__Text for analysis__.
=====

Caroline Chisholm College is an independent Roman Catholic comprehensive single-sex secondary day school for girls, located in Glenmore Park, a western suburb of Sydney, New South Wales, Australia. The college is administered by the Catholic Education Office of the Diocese of Parramatta. The school is named in honor of Caroline Chisholm, a pioneer in Australian history and social reformer.

History
The school was established in 1974 and opened with only 20 students and 5 staff members. In 1976, the school was moved to its present site in Glenmore Park. From 1976 - 1997, the school only educated girls from grades 7-10. In 1997, a restructure was made to transform the school into a college, at which time it began enrolling students for years 11 and 12.

The school currently enrols over 1000 students with over 70 full-time and part-time teachers. Although the majority of the student body was born in Australia, many others come from other countries such as the Philippines and Malta.

The students are particularly involved in social justice, raising money for various organizations such as the St. Vincent de Paul Society and World Vision , Caritas Australia, Mamie and Penrith Community Kitchen.

=====

[Source records]
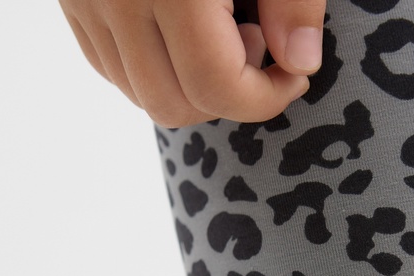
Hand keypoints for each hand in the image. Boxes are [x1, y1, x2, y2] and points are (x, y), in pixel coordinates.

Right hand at [58, 0, 325, 125]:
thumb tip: (302, 64)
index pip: (216, 85)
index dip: (265, 98)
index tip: (295, 77)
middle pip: (174, 104)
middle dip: (229, 99)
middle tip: (258, 51)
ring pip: (141, 94)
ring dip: (191, 90)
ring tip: (221, 34)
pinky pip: (111, 67)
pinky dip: (153, 71)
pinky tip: (182, 32)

=====

__Your task__.
Continue the passage about Caroline Chisholm College, picking up after its final sentence.

__Answer to this task__.
From 1998 to 2002, the school underwent a campaign to improve the campus facilities. The previous principal Christine Howe along with current Assistant principal Gregory King have also significantly promoted technology in the classroom, with substantial funds spent on computers and teacher training.

Houses 
The following houses compete for the House Cup, in annual swimming carnivals, cross country events, athletics carnival and other academic areas.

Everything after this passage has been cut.